Der Standard behauptete, Christian Hafenecker habe ein rassistisches Posting geteilt. Diese Falschmeldung wurde schon dem profil zum Verhängnis.

Bild: Faksimile / Standard
Peinlicher Fehler des „Standard“ beim FPÖ-Verunglimpfen: Geschädigter reicht Klage ein

Im allgemeinen Verunglimpfen der FPÖ im Vorfeld einer möglichen Regierungsbeteiligung der Blauen schießen manche Medien weit übers Ziel hinaus – und da passieren dann auch peinliche Fehler: Der Standard hat in der Ausgabe vom 25. Oktober den freiheitlichen Abgeordneten Christian Hafenecker beschuldigt, er habe ein rassistisches Posting geteilt, wie jenes:

Menschen sind wie Bananen, die schwarzen mag keiner.

Vermutlich vom profil abgeschrieben

Offensichtlich hat der Standard diese Behauptung unrecherchiert von profil-Schreiberin Christa Zöchling abgeschrieben. Blöd nur, dass Zöchling, wie unzensuriert berichtete, dafür erst kürzlich rechtskräftig verurteilt wurde. Das profil musste das Urteil veröffentlichen und Christian Hafenecker wegen übler Nachrede eine Entschädigung zahlen. Weil er den zitierten Satz eben nicht geteilt hat. Summa summarum wird diese Falschmeldung dem NEWS-Verlag, zu dem profil gehört, an die 8.000 Euro kosten.

Klage gegen Standard eingebracht

Von diesem Verfahren hat der Standard anscheinend nichts mitbekommen, obwohl das profil schon vor Monaten eine Gegendarstellung bringen musste. Also wurde wild dahingeschrieben, was zwar nicht der Wahrheit entsprach, sich unter der Überschrift „Blauer Klub in Burschenschafterhand“ und mit dem Vorspann „Rechtsruck bei den Rechten“ aber gut an das linke Publikum verkaufen ließ.

Da in Österreich Medien aber nicht so einfach etwas behaupten können, was nachweislich nicht stimmt, zieht Christian Hafenecker nach dem erfolgreichen Prozess gegen Christa Zöchling vom profil nun auch gegen den Standard vor Gericht.
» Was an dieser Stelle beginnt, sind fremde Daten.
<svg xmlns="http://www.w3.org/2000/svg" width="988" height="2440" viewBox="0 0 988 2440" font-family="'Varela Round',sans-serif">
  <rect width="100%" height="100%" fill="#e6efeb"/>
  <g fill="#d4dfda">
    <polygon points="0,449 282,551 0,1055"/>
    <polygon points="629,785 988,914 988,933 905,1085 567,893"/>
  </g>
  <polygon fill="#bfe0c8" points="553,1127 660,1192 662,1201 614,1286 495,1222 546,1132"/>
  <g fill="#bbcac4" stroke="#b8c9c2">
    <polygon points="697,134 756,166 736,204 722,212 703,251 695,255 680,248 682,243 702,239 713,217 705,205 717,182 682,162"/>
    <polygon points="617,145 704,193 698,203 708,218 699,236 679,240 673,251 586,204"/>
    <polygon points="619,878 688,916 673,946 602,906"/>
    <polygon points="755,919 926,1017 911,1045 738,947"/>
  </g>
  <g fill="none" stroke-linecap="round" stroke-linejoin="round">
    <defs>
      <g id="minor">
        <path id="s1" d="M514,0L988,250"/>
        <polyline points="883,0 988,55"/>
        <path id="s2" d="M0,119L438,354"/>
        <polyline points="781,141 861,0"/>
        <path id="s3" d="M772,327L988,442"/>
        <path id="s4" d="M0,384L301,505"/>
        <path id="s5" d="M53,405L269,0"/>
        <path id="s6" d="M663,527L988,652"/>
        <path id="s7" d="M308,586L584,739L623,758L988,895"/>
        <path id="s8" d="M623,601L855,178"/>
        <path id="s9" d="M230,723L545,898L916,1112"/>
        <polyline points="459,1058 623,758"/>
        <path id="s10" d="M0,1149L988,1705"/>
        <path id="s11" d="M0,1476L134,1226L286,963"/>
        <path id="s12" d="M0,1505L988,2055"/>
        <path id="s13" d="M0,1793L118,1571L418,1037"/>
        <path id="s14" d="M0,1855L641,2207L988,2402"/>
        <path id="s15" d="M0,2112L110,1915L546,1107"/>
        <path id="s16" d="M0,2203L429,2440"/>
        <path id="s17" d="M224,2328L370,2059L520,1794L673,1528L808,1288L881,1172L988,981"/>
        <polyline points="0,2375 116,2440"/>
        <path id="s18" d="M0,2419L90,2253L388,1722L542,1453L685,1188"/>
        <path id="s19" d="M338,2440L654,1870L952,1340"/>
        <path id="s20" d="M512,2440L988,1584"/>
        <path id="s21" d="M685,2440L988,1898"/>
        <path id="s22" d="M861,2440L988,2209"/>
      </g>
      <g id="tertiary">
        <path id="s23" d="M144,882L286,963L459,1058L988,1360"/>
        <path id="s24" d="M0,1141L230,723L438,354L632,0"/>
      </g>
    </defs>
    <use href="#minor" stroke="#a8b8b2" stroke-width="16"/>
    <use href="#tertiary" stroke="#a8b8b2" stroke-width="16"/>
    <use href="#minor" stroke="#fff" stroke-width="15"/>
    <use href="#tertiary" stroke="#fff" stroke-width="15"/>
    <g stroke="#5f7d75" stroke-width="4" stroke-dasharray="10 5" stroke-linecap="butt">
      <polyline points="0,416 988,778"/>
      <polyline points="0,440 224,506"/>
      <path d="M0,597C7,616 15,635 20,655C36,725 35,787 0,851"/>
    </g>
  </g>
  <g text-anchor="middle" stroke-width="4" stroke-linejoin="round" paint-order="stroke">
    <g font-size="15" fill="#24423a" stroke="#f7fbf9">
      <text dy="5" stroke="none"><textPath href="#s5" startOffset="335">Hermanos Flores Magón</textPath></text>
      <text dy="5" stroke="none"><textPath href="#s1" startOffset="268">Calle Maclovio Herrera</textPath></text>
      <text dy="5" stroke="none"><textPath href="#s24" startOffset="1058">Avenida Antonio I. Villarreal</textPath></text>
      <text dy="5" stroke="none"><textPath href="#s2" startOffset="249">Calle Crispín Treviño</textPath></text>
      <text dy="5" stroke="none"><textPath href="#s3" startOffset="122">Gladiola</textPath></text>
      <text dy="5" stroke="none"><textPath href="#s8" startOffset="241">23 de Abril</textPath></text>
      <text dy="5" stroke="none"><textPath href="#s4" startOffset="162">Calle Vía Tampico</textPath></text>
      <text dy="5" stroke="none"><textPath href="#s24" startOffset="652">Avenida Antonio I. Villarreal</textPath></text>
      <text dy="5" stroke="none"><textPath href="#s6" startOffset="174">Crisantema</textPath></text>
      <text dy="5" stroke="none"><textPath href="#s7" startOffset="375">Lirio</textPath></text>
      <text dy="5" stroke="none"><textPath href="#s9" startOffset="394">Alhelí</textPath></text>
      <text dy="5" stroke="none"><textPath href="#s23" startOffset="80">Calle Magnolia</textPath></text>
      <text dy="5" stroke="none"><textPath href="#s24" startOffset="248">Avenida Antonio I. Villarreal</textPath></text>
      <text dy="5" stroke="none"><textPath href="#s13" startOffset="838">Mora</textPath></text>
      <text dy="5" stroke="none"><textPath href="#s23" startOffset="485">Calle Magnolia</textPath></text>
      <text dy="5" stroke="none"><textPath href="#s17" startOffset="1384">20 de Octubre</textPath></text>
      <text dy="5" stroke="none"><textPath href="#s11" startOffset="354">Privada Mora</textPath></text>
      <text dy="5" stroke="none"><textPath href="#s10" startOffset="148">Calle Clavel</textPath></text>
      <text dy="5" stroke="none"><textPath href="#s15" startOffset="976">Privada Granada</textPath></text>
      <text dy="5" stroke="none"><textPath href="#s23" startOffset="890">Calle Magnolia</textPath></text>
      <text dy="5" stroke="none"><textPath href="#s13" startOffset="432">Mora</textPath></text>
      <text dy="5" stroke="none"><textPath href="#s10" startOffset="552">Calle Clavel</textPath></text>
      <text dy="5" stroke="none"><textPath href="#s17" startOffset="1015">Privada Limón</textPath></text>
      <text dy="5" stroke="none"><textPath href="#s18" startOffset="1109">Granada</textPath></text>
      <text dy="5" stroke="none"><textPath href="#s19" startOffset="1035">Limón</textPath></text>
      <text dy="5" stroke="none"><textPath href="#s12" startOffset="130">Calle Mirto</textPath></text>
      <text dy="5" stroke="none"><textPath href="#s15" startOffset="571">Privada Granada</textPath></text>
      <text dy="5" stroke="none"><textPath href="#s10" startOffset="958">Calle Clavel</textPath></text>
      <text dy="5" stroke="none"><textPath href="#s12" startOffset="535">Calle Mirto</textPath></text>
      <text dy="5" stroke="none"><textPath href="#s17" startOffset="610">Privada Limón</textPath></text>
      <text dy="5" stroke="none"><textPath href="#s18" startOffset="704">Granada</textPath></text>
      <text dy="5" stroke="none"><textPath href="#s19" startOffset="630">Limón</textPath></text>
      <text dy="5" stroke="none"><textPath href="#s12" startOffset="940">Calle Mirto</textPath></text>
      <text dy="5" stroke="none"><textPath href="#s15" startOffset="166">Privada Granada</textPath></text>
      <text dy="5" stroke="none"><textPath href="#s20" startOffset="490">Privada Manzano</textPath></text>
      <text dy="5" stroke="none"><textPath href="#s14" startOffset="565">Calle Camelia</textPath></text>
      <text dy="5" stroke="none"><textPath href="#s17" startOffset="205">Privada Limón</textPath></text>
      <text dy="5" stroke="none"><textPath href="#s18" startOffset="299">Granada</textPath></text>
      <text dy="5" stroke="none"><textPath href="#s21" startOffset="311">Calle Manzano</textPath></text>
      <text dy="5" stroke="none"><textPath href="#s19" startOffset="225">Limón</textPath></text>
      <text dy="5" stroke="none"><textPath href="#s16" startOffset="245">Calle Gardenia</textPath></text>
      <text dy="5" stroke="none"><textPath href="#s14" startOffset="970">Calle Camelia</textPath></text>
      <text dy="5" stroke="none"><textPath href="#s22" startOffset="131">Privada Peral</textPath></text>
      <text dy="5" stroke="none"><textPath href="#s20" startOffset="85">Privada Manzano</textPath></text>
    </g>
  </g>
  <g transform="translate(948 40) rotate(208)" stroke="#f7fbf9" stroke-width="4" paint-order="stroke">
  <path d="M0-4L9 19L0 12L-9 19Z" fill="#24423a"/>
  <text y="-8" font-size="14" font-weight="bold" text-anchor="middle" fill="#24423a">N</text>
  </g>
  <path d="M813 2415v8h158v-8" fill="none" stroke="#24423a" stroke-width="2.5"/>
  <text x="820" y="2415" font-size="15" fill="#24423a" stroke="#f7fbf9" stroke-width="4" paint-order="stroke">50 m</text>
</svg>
Sein Rechtsanwalt Niki Haas hat bereits Klage eingebracht: Er fordert eine Gegendarstellung und eine Entschädigungszahlung für seinen Mandanten – wegen übler Nachrede. 

Bedauern des Fehlers in der Online-Ausgabe

Ind er Online-Ausgabe hat Der Standard bereits korrigiert und folgenden Hinweis am Ende des Artikels angebracht:

In einer Erstfassung des Artikels wurde dem FPÖ-Abgeordneten Christian Hafenecker irrtümlich das Teilen eines Postings zugeschrieben. Weder ist das so erfolgt, noch hat Herr Hafenecker mit dem Inhalt des Postings etwas zu tun. Wir bedauern den Fehler.